Prof. Lawrence Geraty: I, frankly, am distressed over the more recent turn of events in Turkey. I’ve been jealous for Turkey’s success and full of admiration for what it’s accomplished and I hope it’s not moving in the other direction now. It looks like freedoms are being curtailed while the ruling party protects its own interest at the expense of others. And, that’s very distressing to me because the reputation that Turkey did have in the West was certainly improving and people were full of admiration and so on for it. And now, we’re wondering what’s happening there. ‘How can this happen in a place that we thought was the model?’
Prof.

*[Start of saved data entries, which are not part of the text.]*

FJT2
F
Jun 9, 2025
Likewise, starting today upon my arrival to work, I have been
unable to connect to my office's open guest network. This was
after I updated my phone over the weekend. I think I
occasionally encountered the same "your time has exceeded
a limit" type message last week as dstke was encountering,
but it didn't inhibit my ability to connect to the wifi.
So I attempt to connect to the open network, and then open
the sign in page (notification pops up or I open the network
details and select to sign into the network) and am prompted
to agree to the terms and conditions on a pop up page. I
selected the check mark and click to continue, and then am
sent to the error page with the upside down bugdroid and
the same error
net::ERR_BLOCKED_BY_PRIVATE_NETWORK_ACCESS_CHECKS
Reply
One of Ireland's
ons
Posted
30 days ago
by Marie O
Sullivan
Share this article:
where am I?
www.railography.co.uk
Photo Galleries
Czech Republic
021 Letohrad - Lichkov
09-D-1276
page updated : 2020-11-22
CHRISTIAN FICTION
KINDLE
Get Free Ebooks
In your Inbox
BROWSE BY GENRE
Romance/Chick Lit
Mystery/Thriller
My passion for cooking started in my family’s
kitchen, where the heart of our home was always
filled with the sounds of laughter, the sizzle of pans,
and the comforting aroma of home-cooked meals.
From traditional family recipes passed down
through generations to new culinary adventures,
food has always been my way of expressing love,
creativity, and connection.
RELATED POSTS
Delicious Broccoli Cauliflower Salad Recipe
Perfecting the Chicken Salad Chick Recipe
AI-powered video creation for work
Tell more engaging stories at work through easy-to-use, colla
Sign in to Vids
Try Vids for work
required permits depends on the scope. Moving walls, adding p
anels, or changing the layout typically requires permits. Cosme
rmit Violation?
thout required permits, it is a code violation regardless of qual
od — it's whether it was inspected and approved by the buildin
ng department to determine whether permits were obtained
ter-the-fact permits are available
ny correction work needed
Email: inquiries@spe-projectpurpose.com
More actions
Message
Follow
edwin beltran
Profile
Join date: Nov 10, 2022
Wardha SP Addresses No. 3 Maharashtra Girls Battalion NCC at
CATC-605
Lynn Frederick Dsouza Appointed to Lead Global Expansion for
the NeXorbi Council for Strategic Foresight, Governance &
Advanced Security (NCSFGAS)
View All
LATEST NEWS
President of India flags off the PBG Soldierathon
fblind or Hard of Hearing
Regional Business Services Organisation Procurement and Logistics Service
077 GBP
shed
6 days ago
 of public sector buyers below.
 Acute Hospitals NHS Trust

Roberta Rosenberg: I know there’s been criticism, by the government, of the Hizmet Movement and I think that that is so unfortunate. My experience with the Hizmet Movement has been that it is committed to the most idealistic notions of dialogue, education and social justice and not at all really political in its orientation. So I find, sometimes when—and this is true in the United States as well—when leaders get themselves into political trouble they look to blame someone. I find that sometimes in this country as well as in other countries, when leaders get themselves into difficulty they might look for a scapegoat. They might look for someone to blame. And this is very unfortunate.
Dr. Steve Gilliland: We see Erdogan using a very benign, very supportive group such as the Hizmet Movement as a means of creating fear in the minds of people so that he can enhance his own power, and I don’t think it is going to work. On a short-term basis he may have some success in this, but the Turkish people are smart enough to not be fooled by these types of lies. My statement to the people in Turkey is; find out what the Hizmet program is all about, read the philosophy of Fethullah Gulen, and realize where they are coming from, instead of listening to the politicians. Go to the source.

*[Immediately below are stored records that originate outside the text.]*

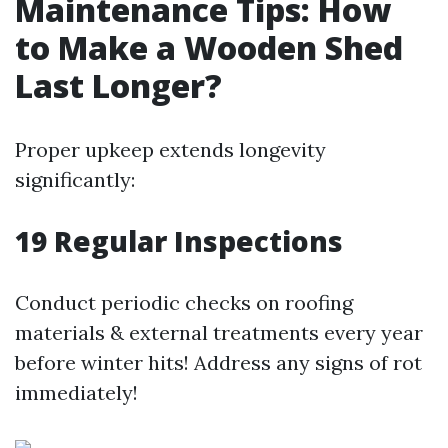
Maintenance Tips: How
to Make a Wooden Shed
Last Longer?
Proper upkeep extends longevity
significantly:
19
Regular Inspections
Conduct periodic checks on roofing
materials & external treatments every year
before winter hits! Address any signs of rot
immediately!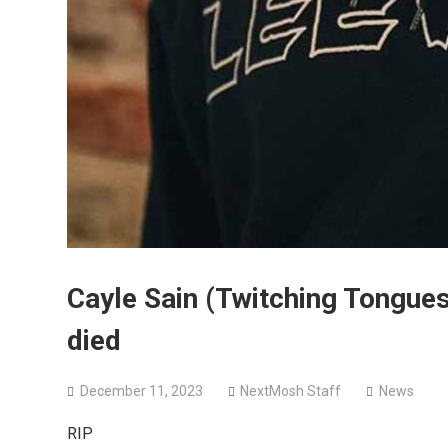
Cayle Sain (Twitching Tongue
died
December 11, 2023
NextMosh Staff
News
RIP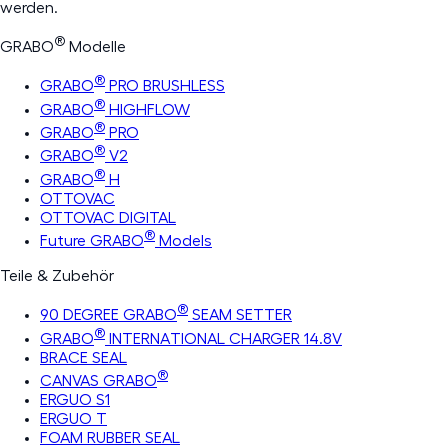
werden.
®
GRABO
Modelle
®
GRABO
PRO BRUSHLESS
®
GRABO
HIGHFLOW
®
GRABO
PRO
®
GRABO
V2
®
GRABO
H
OTTOVAC
OTTOVAC DIGITAL
®
Future GRABO
Models
Teile & Zubehör
®
90 DEGREE GRABO
SEAM SETTER
®
GRABO
INTERNATIONAL CHARGER 14.8V
BRACE SEAL
®
CANVAS GRABO
ERGUO S1
ERGUO T
FOAM RUBBER SEAL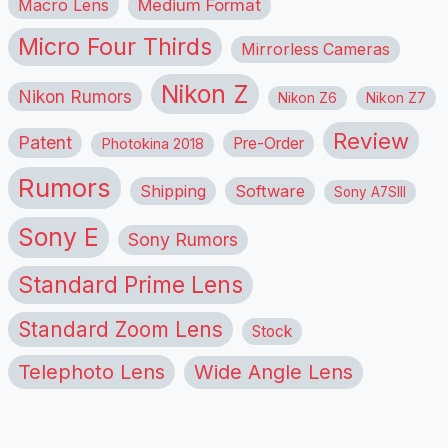
Macro Lens
Medium Format
Micro Four Thirds
Mirrorless Cameras
Nikon Z
Nikon Rumors
Nikon Z6
Nikon Z7
Review
Patent
Pre-Order
Photokina 2018
Rumors
Shipping
Software
Sony A7SIII
Sony E
Sony Rumors
Standard Prime Lens
Standard Zoom Lens
Stock
Telephoto Lens
Wide Angle Lens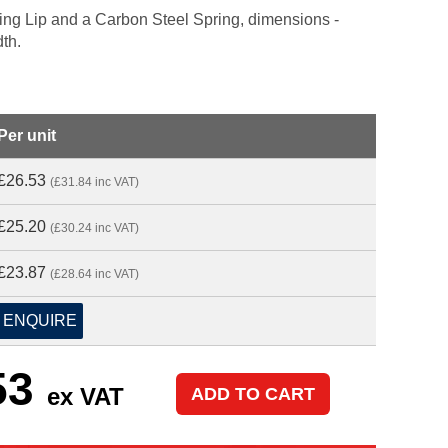
aling Lip and a Carbon Steel Spring, dimensions -
dth.
Per unit
£26.53
(£31.84 inc VAT)
£25.20
(£30.24 inc VAT)
£23.87
(£28.64 inc VAT)
ENQUIRE
53
ex VAT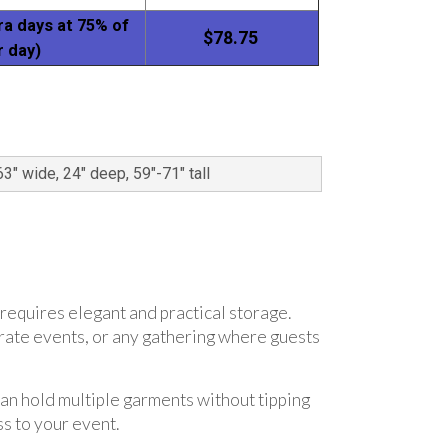
ra days at 75% of
$78.75
r day)
63" wide, 24" deep, 59"-71" tall
 requires elegant and practical storage.
orate events, or any gathering where guests
can hold multiple garments without tipping
s to your event.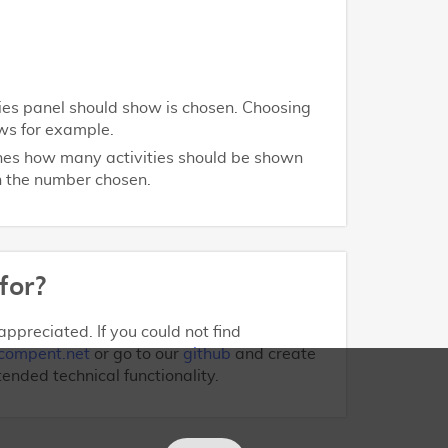
ities panel should show is chosen. Choosing
ws for example.
ines how many activities should be shown
on the number chosen.
for?
ppreciated. If you could not find
compent.net
or go to our
github
and create
tended technical functionality.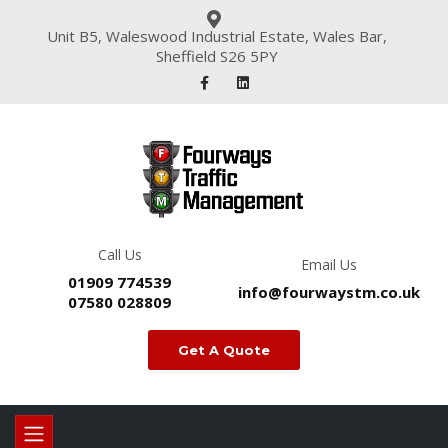
Unit B5, Waleswood Industrial Estate, Wales Bar,
Sheffield S26 5PY
Call Us
Email Us
01909 774539
info@fourwaystm.co.uk
07580 028809
Get A Quote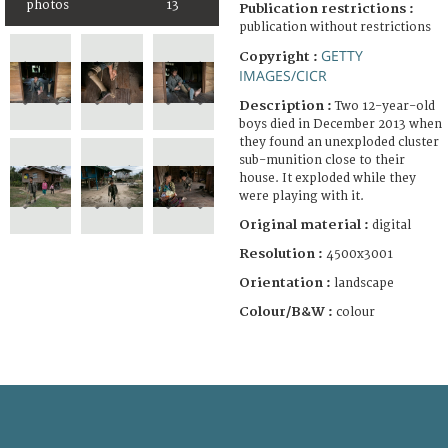
photos
13
Publication restrictions :
publication without restrictions
GETTY
Copyright :
IMAGES/CICR
Description :
Two 12-year-old
boys died in December 2013 when
they found an unexploded cluster
sub-munition close to their
house. It exploded while they
were playing with it.
Original material :
digital
Resolution :
4500x3001
Orientation :
landscape
Colour/B&W :
colour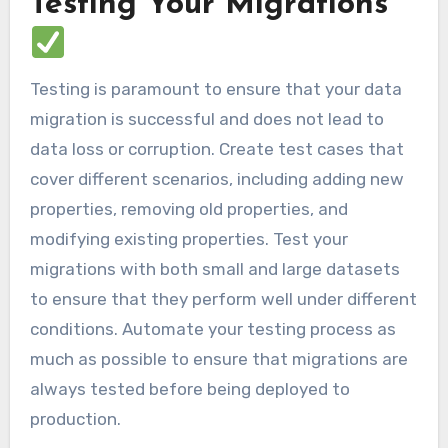
Testing Your Migrations
Testing is paramount to ensure that your data
migration is successful and does not lead to
data loss or corruption. Create test cases that
cover different scenarios, including adding new
properties, removing old properties, and
modifying existing properties. Test your
migrations with both small and large datasets
to ensure that they perform well under different
conditions. Automate your testing process as
much as possible to ensure that migrations are
always tested before being deployed to
production.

Assoc. Prof. Sophia Pandya: Certainly, it seems to be autocratic, I’m sensing that he’s a deeply autocratic person who doesn’t want to allow.. He’s called Hizmet a state within a state, which to me is a strange characterization. Yes, Hizmet is a successful movement with a lot of influence and, in that sense, does have power in Turkey; nobody can deny that right now, but so do many organizations. There are a lot of different organizations. To me, that’s like saying that, again, that the Catholics are a state within a state in America, or the Jews, a state within a state in America. Those kinds of statements are derogatory, they’re pejoratives. We try to avoid saying those kinds of things because Catholics have a right to seek influence in America; Jews have a right to seek influence in America, that’s how we operate here. I know that Turkey is Turkish , and that’s also fine. But it is hard for me to understand how that’s democracy.

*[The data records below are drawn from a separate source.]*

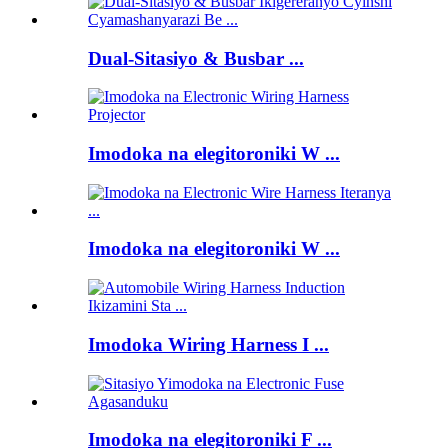
Dual-Sitasiyo & Busbar ...
Imodoka na elegitoroniki W ...
Imodoka na elegitoroniki W ...
Imodoka Wiring Harness I ...
Imodoka na elegitoroniki F ...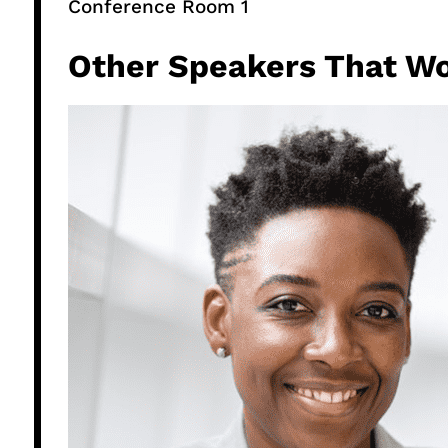
Conference Room 1​
Other Speakers That Wo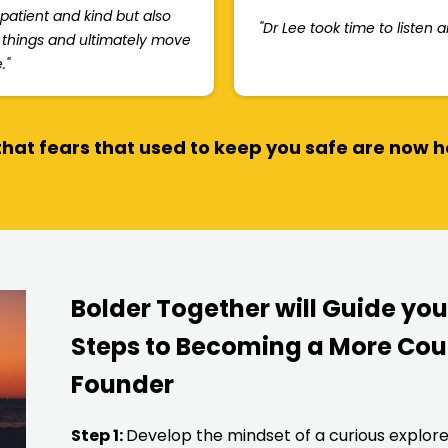
 patient and kind but also
"Dr Lee took time to listen 
t things and ultimately move
."
hat fears that used to keep you safe are now 
Bolder Together will Guide yo
Steps to Becoming a More Cou
Founder
Step 1:
Develop the mindset of a curious explor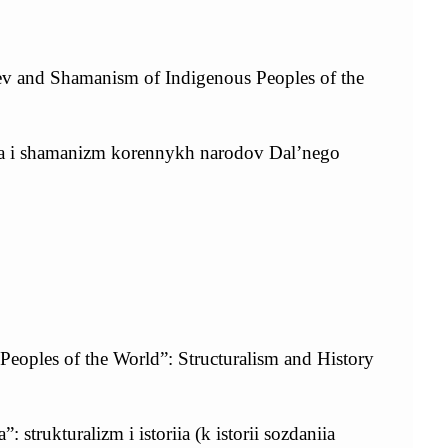
v and Shamanism of Indigenous Peoples of the
eva i shamanizm korennykh narodov Dal’nego
eoples of the World”: Structuralism and History
strukturalizm i istoriia (k istorii sozdaniia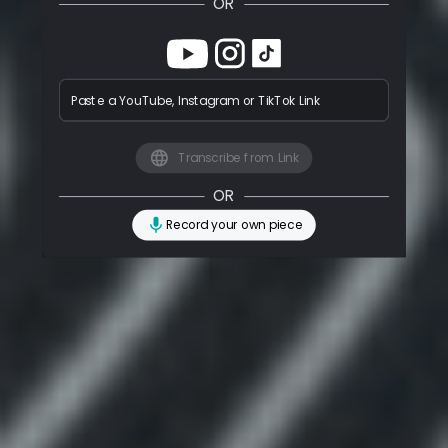
OR
Paste a YouTube, Instagram or TikTok Link
Transcribe from Link
OR
Record your own piece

Azam Nizamuddin: My thoughts about the conflict with respect to the recent tensions in Turkey and the corruption scandal with the AKP as well as the allegations that Hizmet Movement has been trying to undermine the AKP simply demonstrated the consistency and the credibility of the Hizmet Movement in the sense of, it is not interested in attaining power, it is not interested in political power in Turkey or elsewhere in the world, but it wants to adhere to a certain pro-democratic, pro-liberty and freedom agenda so that those who are elected to political power not only have a responsibility to provide economic development and to provide education to their people but, at the same time, are held to the highest ethical standards of conduct. I think the Hizmet Movement has been consistently asking for that without necessarily asking for anything in return as a quid pro quo, in terms of being quiet and then attain power. I think that’s a positive reflection upon the Hizmet Movement.